Tuesday, October 11, 2005

Habermas and Popper

A new book on the Philosophy of Karl Popper which has been dubbed by a reviewer as "one of the best introductory accounts of Popper's philosophy" obviously contains some discussion of Habermas and Frankfurt School and its relation to the work of Popper. Here is the relevant passage from the review I mentioned above.

"There is a brief discussion of Popper's role in the "positivist dispute" and his interaction with other philosophers such as Horkheimer and Habermas. Part III considers Popper's metaphysical views concerning natural necessity, determinism, indeterminism, propensity, mind-body interaction, the doctrine of Worlds 1, 2 and 3, evolution, and the self.
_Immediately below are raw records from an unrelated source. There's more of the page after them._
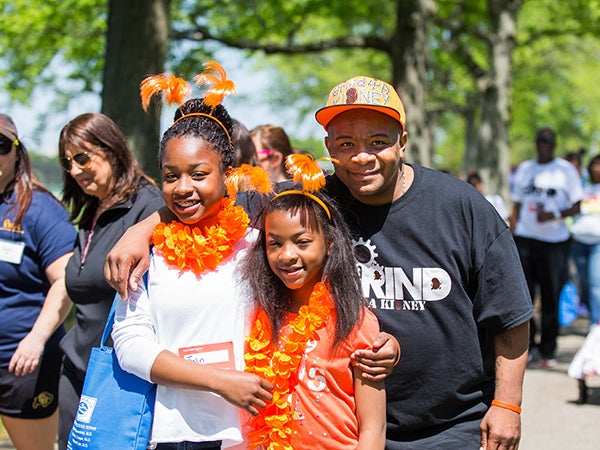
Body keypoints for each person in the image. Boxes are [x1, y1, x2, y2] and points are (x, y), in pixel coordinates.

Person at [106, 75, 532, 449]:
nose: (361, 157)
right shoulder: (311, 199)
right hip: (347, 425)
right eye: (346, 144)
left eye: (378, 142)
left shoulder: (461, 207)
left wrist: (507, 403)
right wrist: (142, 228)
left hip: (448, 426)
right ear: (329, 148)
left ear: (403, 140)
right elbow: (208, 192)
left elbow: (510, 313)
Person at [112, 63, 274, 449]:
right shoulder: (146, 254)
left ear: (226, 173)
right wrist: (220, 381)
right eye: (171, 176)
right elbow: (130, 345)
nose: (183, 188)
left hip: (249, 433)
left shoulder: (260, 247)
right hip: (170, 435)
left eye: (198, 174)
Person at [241, 158, 385, 449]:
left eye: (302, 242)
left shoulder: (356, 321)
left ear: (330, 243)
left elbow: (374, 427)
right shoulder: (255, 316)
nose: (287, 255)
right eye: (275, 243)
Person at [56, 113, 164, 449]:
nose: (75, 170)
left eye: (83, 157)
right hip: (75, 371)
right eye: (68, 161)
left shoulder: (149, 208)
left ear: (112, 150)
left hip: (122, 379)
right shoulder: (90, 213)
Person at [0, 113, 76, 450]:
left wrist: (36, 339)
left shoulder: (40, 209)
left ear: (18, 152)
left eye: (1, 145)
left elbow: (64, 281)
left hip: (22, 363)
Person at [510, 128, 583, 368]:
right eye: (539, 140)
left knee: (551, 295)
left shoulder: (566, 171)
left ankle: (548, 348)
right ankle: (529, 346)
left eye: (547, 141)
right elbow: (517, 206)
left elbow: (576, 206)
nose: (543, 144)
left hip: (555, 242)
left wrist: (553, 215)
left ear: (554, 144)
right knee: (524, 296)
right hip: (526, 239)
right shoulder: (525, 170)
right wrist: (510, 235)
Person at [570, 154, 600, 325]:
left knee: (596, 283)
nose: (597, 168)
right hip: (579, 241)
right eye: (595, 164)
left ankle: (596, 324)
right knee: (585, 284)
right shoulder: (582, 188)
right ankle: (591, 316)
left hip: (597, 242)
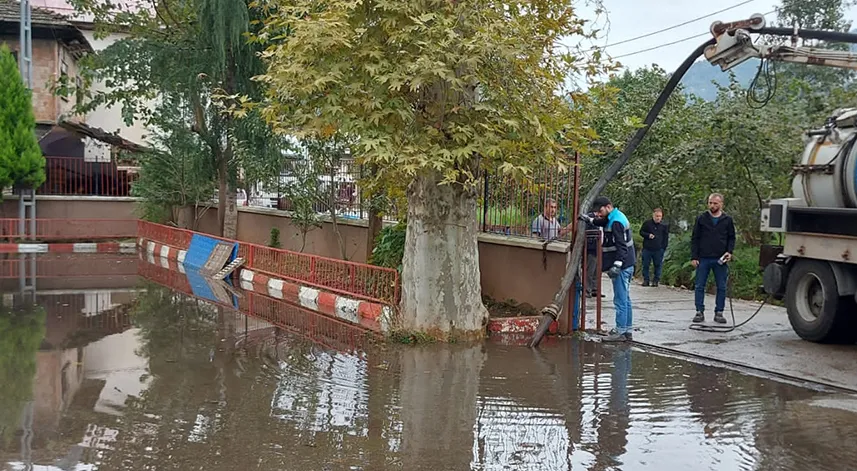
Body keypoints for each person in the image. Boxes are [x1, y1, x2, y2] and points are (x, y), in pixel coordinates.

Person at [583, 196, 636, 342]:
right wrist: (590, 220)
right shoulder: (614, 216)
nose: (598, 214)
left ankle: (620, 331)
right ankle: (627, 330)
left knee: (620, 299)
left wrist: (617, 265)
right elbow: (602, 221)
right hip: (628, 264)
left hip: (622, 266)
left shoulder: (617, 222)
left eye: (600, 211)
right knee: (625, 299)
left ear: (608, 206)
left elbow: (621, 246)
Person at [691, 193, 736, 324]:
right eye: (710, 203)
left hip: (720, 258)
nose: (712, 205)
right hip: (703, 257)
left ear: (721, 204)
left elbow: (731, 237)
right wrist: (694, 256)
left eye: (715, 203)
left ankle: (719, 312)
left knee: (721, 286)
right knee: (700, 285)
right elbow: (695, 238)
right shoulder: (701, 218)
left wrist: (729, 252)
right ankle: (699, 311)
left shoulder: (727, 220)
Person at [639, 208, 669, 287]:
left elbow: (666, 237)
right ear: (653, 215)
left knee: (658, 265)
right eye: (656, 216)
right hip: (647, 248)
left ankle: (656, 280)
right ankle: (646, 280)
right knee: (646, 265)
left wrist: (663, 248)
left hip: (658, 249)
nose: (658, 218)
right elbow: (641, 232)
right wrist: (648, 235)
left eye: (660, 216)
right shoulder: (647, 223)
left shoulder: (664, 225)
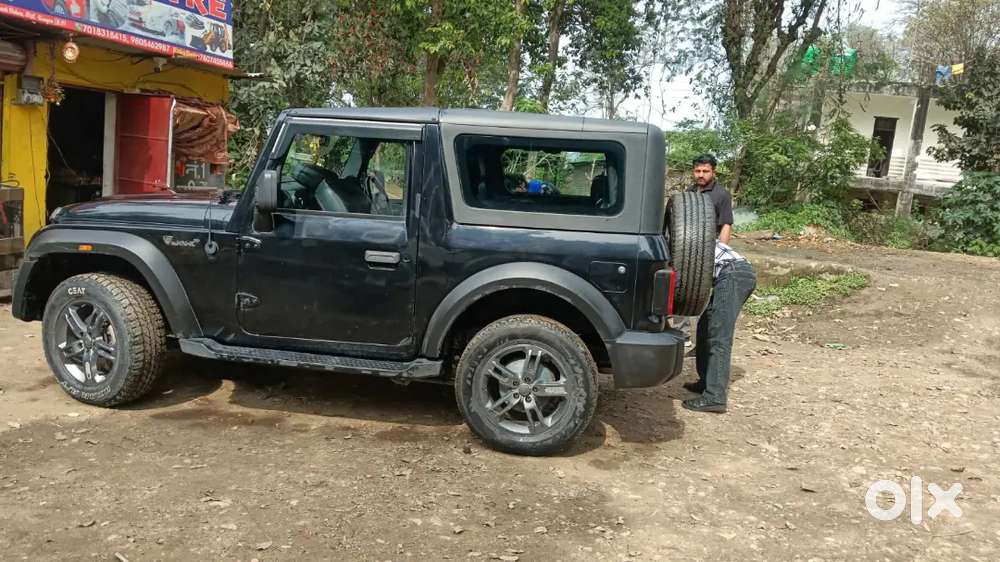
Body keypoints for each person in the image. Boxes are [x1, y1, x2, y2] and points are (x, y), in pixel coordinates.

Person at [681, 240, 756, 413]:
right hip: (733, 272)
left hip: (733, 273)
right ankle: (706, 382)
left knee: (719, 335)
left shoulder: (682, 239)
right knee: (704, 327)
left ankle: (715, 397)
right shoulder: (688, 234)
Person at [671, 153, 736, 345]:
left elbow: (725, 224)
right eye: (698, 171)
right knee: (681, 290)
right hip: (686, 251)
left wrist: (720, 252)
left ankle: (703, 339)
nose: (701, 175)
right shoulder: (689, 193)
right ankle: (682, 335)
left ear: (713, 172)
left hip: (708, 252)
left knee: (704, 296)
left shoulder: (721, 195)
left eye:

The book does not get mired in the controversies between Popper and his contemporaries, from some of the logical positivists to his erstwhile colleagues or pupils. Nor does it cover some of the later Popper, especially those writings which have appeared posthumously in English but which were sometimes available earlier in German. For example, it does not delve into Popper's later work on the Presocratics. Keuth maintains that while Popper has many considerable achievements to his credit there are also some failures, especially in his late work. He makes a useful comparison with Kant whose claims about "transcendental knowledge" were known to be untenable even before Kant wrote on them. But just as Kant was an important influence in the Enlightenment, so Popper's critical rationalism is part of the twentieth-century continuation of that tradition. For German speaking Europeans, given their philosophical and political history since the time of Kant, the role of philosophers like Popper in the general intellectual culture is very important, a fact not often appreciated by those outside Germany and Austria.

...

Most of this review has focused on Keuth's account of Popper's philosophy of science. Whatever shortcomings Popper's view may have, it, or a revised version of it, has been influential in providing a critique of theories of society. This critique Popper began in his The Poverty of Historicism and his The Open Society and its Enemies. Popper claims that many historicists such as Marx and Marxists, and also many sociologists of knowledge, have a faulty understanding of the nature of science and its methods. Once they have a richer account of those methods, the bottom falls out of many of their arguments about the separate nature of the social sciences. This, amongst others, is a theme that appears in Part II of Keuth's book; it can be extended to objections concerning an alleged misplaced scientism advocated in the writings of members of the Frankfurt School, such as Horkheimer and Habermas. Keuth's book is not only a useful account of Popper's views on science, along with promising revisions of these views; it is also a useful prophylactic when applied to some sciences, especially the social sciences. Keuth's treatment of these issues in Part II, and the metaphysical issues in Part III not mentioned here, continue the standard found in Part I. Taken together they provide a fully rounded and fair assessment of Popper's philosophy and its continuing interest."